§ **Given task**
Lay out the lines below as a numbered list, leaving out any blank lines.

§ **Data for this task**
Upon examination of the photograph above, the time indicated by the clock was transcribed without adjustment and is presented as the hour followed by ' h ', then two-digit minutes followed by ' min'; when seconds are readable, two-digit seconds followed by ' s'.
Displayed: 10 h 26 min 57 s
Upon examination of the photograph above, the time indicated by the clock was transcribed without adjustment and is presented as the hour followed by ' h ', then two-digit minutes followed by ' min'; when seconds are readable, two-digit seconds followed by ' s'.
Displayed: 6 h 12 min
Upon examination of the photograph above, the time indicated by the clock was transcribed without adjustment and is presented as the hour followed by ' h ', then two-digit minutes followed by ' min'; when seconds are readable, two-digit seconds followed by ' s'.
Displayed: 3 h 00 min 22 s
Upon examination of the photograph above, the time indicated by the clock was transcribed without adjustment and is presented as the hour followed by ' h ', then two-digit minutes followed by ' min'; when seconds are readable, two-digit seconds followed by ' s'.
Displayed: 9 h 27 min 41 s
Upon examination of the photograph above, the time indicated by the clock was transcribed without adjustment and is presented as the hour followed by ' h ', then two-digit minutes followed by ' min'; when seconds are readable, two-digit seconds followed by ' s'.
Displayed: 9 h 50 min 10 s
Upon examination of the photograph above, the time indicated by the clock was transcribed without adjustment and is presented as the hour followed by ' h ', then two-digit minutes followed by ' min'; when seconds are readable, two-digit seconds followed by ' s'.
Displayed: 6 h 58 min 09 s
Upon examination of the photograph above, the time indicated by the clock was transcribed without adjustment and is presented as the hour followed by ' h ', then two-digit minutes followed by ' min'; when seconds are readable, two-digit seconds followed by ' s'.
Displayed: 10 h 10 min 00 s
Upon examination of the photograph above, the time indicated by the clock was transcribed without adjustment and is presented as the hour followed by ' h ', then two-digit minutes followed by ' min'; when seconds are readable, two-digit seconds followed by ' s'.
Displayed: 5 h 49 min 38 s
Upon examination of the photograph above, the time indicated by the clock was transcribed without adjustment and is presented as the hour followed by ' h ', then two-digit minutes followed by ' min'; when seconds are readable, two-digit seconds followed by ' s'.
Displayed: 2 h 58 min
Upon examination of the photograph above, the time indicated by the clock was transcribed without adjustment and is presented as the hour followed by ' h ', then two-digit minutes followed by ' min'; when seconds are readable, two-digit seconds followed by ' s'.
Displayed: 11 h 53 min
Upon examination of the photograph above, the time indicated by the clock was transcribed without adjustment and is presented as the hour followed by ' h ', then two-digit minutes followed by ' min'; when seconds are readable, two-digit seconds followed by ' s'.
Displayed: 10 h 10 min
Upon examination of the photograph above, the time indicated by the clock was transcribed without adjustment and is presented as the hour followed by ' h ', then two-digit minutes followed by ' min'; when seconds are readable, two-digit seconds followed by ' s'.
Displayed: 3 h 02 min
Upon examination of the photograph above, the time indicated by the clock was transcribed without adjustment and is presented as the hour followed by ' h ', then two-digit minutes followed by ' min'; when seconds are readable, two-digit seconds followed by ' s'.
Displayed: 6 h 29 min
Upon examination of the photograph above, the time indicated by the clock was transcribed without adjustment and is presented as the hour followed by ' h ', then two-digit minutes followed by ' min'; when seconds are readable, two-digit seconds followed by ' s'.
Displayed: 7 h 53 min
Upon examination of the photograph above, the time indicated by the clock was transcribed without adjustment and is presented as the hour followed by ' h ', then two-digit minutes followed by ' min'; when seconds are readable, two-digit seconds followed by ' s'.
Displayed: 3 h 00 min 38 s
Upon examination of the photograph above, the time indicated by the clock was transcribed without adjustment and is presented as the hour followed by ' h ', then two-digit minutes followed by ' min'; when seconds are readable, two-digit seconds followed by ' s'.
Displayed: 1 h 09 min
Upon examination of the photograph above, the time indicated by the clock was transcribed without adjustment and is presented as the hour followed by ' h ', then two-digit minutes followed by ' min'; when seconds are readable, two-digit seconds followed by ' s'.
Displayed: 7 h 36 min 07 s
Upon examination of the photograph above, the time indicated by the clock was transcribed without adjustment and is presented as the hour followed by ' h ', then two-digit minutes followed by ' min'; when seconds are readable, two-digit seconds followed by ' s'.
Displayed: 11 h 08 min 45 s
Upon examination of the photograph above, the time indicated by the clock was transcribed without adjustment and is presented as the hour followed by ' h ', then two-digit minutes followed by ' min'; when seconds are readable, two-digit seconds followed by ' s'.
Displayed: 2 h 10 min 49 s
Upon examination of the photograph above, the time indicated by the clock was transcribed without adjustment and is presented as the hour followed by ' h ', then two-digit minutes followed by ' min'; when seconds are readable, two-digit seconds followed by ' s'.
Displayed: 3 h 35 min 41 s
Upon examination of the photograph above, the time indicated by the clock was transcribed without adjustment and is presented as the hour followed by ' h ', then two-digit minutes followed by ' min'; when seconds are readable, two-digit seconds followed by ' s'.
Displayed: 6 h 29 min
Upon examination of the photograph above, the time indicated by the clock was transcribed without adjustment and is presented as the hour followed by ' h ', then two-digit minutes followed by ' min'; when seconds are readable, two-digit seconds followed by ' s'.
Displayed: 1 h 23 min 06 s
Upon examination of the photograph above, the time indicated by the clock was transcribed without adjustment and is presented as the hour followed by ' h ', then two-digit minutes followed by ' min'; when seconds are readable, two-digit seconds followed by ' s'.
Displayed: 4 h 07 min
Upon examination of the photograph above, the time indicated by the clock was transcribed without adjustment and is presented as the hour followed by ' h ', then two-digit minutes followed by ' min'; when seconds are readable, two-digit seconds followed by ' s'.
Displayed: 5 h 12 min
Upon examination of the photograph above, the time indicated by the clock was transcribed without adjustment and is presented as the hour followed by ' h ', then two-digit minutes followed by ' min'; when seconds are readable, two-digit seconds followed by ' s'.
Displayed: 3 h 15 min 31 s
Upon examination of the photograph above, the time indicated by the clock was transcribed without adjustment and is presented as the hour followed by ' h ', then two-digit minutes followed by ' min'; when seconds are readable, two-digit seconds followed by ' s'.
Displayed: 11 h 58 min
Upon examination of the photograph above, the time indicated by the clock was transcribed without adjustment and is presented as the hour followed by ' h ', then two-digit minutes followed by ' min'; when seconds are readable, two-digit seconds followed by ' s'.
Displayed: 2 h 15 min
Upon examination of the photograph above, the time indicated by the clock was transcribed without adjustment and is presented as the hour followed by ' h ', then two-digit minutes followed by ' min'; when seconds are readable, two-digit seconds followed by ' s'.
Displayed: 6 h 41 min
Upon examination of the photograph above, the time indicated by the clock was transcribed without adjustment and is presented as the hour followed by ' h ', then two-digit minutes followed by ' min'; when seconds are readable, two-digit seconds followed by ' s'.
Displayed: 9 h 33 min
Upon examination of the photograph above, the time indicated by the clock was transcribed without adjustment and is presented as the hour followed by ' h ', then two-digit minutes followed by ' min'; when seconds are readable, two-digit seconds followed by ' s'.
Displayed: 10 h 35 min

§ **Final result**
1. Upon examination of the photograph above, the time indicated by the clock was transcribed without adjustment and is presented as the hour followed by ' h ', then two-digit minutes followed by ' min'; when seconds are readable, two-digit seconds followed by ' s'.
2. Displayed: 10 h 26 min 57 s
3. Upon examination of the photograph above, the time indicated by the clock was transcribed without adjustment and is presented as the hour followed by ' h ', then two-digit minutes followed by ' min'; when seconds are readable, two-digit seconds followed by ' s'.
4. Displayed: 6 h 12 min
5. Upon examination of the photograph above, the time indicated by the clock was transcribed without adjustment and is presented as the hour followed by ' h ', then two-digit minutes followed by ' min'; when seconds are readable, two-digit seconds followed by ' s'.
6. Displayed: 3 h 00 min 22 s
7. Upon examination of the photograph above, the time indicated by the clock was transcribed without adjustment and is presented as the hour followed by ' h ', then two-digit minutes followed by ' min'; when seconds are readable, two-digit seconds followed by ' s'.
8. Displayed: 9 h 27 min 41 s
9. Upon examination of the photograph above, the time indicated by the clock was transcribed without adjustment and is presented as the hour followed by ' h ', then two-digit minutes followed by ' min'; when seconds are readable, two-digit seconds followed by ' s'.
10. Displayed: 9 h 50 min 10 s
11. Upon examination of the photograph above, the time indicated by the clock was transcribed without adjustment and is presented as the hour followed by ' h ', then two-digit minutes followed by ' min'; when seconds are readable, two-digit seconds followed by ' s'.
12. Displayed: 6 h 58 min 09 s
13. Upon examination of the photograph above, the time indicated by the clock was transcribed without adjustment and is presented as the hour followed by ' h ', then two-digit minutes followed by ' min'; when seconds are readable, two-digit seconds followed by ' s'.
14. Displayed: 10 h 10 min 00 s
15. Upon examination of the photograph above, the time indicated by the clock was transcribed without adjustment and is presented as the hour followed by ' h ', then two-digit minutes followed by ' min'; when seconds are readable, two-digit seconds followed by ' s'.
16. Displayed: 5 h 49 min 38 s
17. Upon examination of the photograph above, the time indicated by the clock was transcribed without adjustment and is presented as the hour followed by ' h ', then two-digit minutes followed by ' min'; when seconds are readable, two-digit seconds followed by ' s'.
18. Displayed: 2 h 58 min
19. Upon examination of the photograph above, the time indicated by the clock was transcribed without adjustment and is presented as the hour followed by ' h ', then two-digit minutes followed by ' min'; when seconds are readable, two-digit seconds followed by ' s'.
20. Displayed: 11 h 53 min
21. Upon examination of the photograph above, the time indicated by the clock was transcribed without adjustment and is presented as the hour followed by ' h ', then two-digit minutes followed by ' min'; when seconds are readable, two-digit seconds followed by ' s'.
22. Displayed: 10 h 10 min
23. Upon examination of the photograph above, the time indicated by the clock was transcribed without adjustment and is presented as the hour followed by ' h ', then two-digit minutes followed by ' min'; when seconds are readable, two-digit seconds followed by ' s'.
24. Displayed: 3 h 02 min
25. Upon examination of the photograph above, the time indicated by the clock was transcribed without adjustment and is presented as the hour followed by ' h ', then two-digit minutes followed by ' min'; when seconds are readable, two-digit seconds followed by ' s'.
26. Displayed: 6 h 29 min
27. Upon examination of the photograph above, the time indicated by the clock was transcribed without adjustment and is presented as the hour followed by ' h ', then two-digit minutes followed by ' min'; when seconds are readable, two-digit seconds followed by ' s'.
28. Displayed: 7 h 53 min
29. Upon examination of the photograph above, the time indicated by the clock was transcribed without adjustment and is presented as the hour followed by ' h ', then two-digit minutes followed by ' min'; when seconds are readable, two-digit seconds followed by ' s'.
30. Displayed: 3 h 00 min 38 s
31. Upon examination of the photograph above, the time indicated by the clock was transcribed without adjustment and is presented as the hour followed by ' h ', then two-digit minutes followed by ' min'; when seconds are readable, two-digit seconds followed by ' s'.
32. Displayed: 1 h 09 min
33. Upon examination of the photograph above, the time indicated by the clock was transcribed without adjustment and is presented as the hour followed by ' h ', then two-digit minutes followed by ' min'; when seconds are readable, two-digit seconds followed by ' s'.
34. Displayed: 7 h 36 min 07 s
35. Upon examination of the photograph above, the time indicated by the clock was transcribed without adjustment and is presented as the hour followed by ' h ', then two-digit minutes followed by ' min'; when seconds are readable, two-digit seconds followed by ' s'.
36. Displayed: 11 h 08 min 45 s
37. Upon examination of the photograph above, the time indicated by the clock was transcribed without adjustment and is presented as the hour followed by ' h ', then two-digit minutes followed by ' min'; when seconds are readable, two-digit seconds followed by ' s'.
38. Displayed: 2 h 10 min 49 s
39. Upon examination of the photograph above, the time indicated by the clock was transcribed without adjustment and is presented as the hour followed by ' h ', then two-digit minutes followed by ' min'; when seconds are readable, two-digit seconds followed by ' s'.
40. Displayed: 3 h 35 min 41 s
41. Upon examination of the photograph above, the time indicated by the clock was transcribed without adjustment and is presented as the hour followed by ' h ', then two-digit minutes followed by ' min'; when seconds are readable, two-digit seconds followed by ' s'.
42. Displayed: 6 h 29 min
43. Upon examination of the photograph above, the time indicated by the clock was transcribed without adjustment and is presented as the hour followed by ' h ', then two-digit minutes followed by ' min'; when seconds are readable, two-digit seconds followed by ' s'.
44. Displayed: 1 h 23 min 06 s
45. Upon examination of the photograph above, the time indicated by the clock was transcribed without adjustment and is presented as the hour followed by ' h ', then two-digit minutes followed by ' min'; when seconds are readable, two-digit seconds followed by ' s'.
46. Displayed: 4 h 07 min
47. Upon examination of the photograph above, the time indicated by the clock was transcribed without adjustment and is presented as the hour followed by ' h ', then two-digit minutes followed by ' min'; when seconds are readable, two-digit seconds followed by ' s'.
48. Displayed: 5 h 12 min
49. Upon examination of the photograph above, the time indicated by the clock was transcribed without adjustment and is presented as the hour followed by ' h ', then two-digit minutes followed by ' min'; when seconds are readable, two-digit seconds followed by ' s'.
50. Displayed: 3 h 15 min 31 s
51. Upon examination of the photograph above, the time indicated by the clock was transcribed without adjustment and is presented as the hour followed by ' h ', then two-digit minutes followed by ' min'; when seconds are readable, two-digit seconds followed by ' s'.
52. Displayed: 11 h 58 min
53. Upon examination of the photograph above, the time indicated by the clock was transcribed without adjustment and is presented as the hour followed by ' h ', then two-digit minutes followed by ' min'; when seconds are readable, two-digit seconds followed by ' s'.
54. Displayed: 2 h 15 min
55. Upon examination of the photograph above, the time indicated by the clock was transcribed without adjustment and is presented as the hour followed by ' h ', then two-digit minutes followed by ' min'; when seconds are readable, two-digit seconds followed by ' s'.
56. Displayed: 6 h 41 min
57. Upon examination of the photograph above, the time indicated by the clock was transcribed without adjustment and is presented as the hour followed by ' h ', then two-digit minutes followed by ' min'; when seconds are readable, two-digit seconds followed by ' s'.
58. Displayed: 9 h 33 min
59. Upon examination of the photograph above, the time indicated by the clock was transcribed without adjustment and is presented as the hour followed by ' h ', then two-digit minutes followed by ' min'; when seconds are readable, two-digit seconds followed by ' s'.
60. Displayed: 10 h 35 min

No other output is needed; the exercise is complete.